Segundo as investigações, o grupo também utilizou sistemas de outros estados para ampliar o alcance das fraudes. O acesso indevido foi identificado pelo setor de tecnologia da corporação, que bloqueou as credenciais comprometidas logo após detectar o uso irregular.
“O sistema identificou os acessos e fez o bloqueio automático. Esses criminosos se aproveitaram de senhas que não foram devidamente protegidas”, explicou o delegado Gustavo Godoy Alevado, responsável pelo caso.
A partir dessa descoberta, a Delegacia de Repressão a Crimes Informáticos (DRCI) desencadeou uma série de operações que revelou uma rede complexa de fraudes digitais, que incluía uso de robôs automatizados, venda de dados sigilosos, sites falsos e golpes financeiros com cartões clonados, criptomoedas e apostas esportivas para lavar dinheiro.
Com base nas provas, a Justiça expediu 48 ordens judiciais, entre elas sete prisões, 15 buscas e apreensões, bloqueio de R$ 5,9 milhões em bens, além da remoção de sites e canais usados pelo grupo. Os mandados foram cumpridos em 10 estados brasileiros, incluindo Mato Grosso, São Paulo, Paraná, Rio de Janeiro e Bahia.

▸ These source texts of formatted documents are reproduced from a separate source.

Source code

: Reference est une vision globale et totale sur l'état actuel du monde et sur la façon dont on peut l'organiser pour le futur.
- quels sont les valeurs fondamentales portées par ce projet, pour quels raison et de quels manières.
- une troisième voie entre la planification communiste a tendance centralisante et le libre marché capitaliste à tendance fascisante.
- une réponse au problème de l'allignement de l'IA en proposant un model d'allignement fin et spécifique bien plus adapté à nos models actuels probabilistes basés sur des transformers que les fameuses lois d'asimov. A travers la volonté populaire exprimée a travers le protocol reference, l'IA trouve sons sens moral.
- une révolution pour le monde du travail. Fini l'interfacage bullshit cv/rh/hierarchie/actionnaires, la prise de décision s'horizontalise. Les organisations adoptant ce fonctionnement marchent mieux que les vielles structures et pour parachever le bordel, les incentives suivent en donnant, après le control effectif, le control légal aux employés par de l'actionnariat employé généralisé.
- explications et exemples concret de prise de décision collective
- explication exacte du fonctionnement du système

De acordo com o delegado Guilherme Fachinelli, titular da DRCI, a chamada “Operação Código Seguro” marca um avanço no combate aos crimes cibernéticos em larga escala.
“Essa operação mostra a capacidade técnica da Polícia Civil em rastrear e desmantelar organizações que atuam pela internet, protegendo dados sensíveis e garantindo a segurança das instituições e da população”, afirmou o delegado.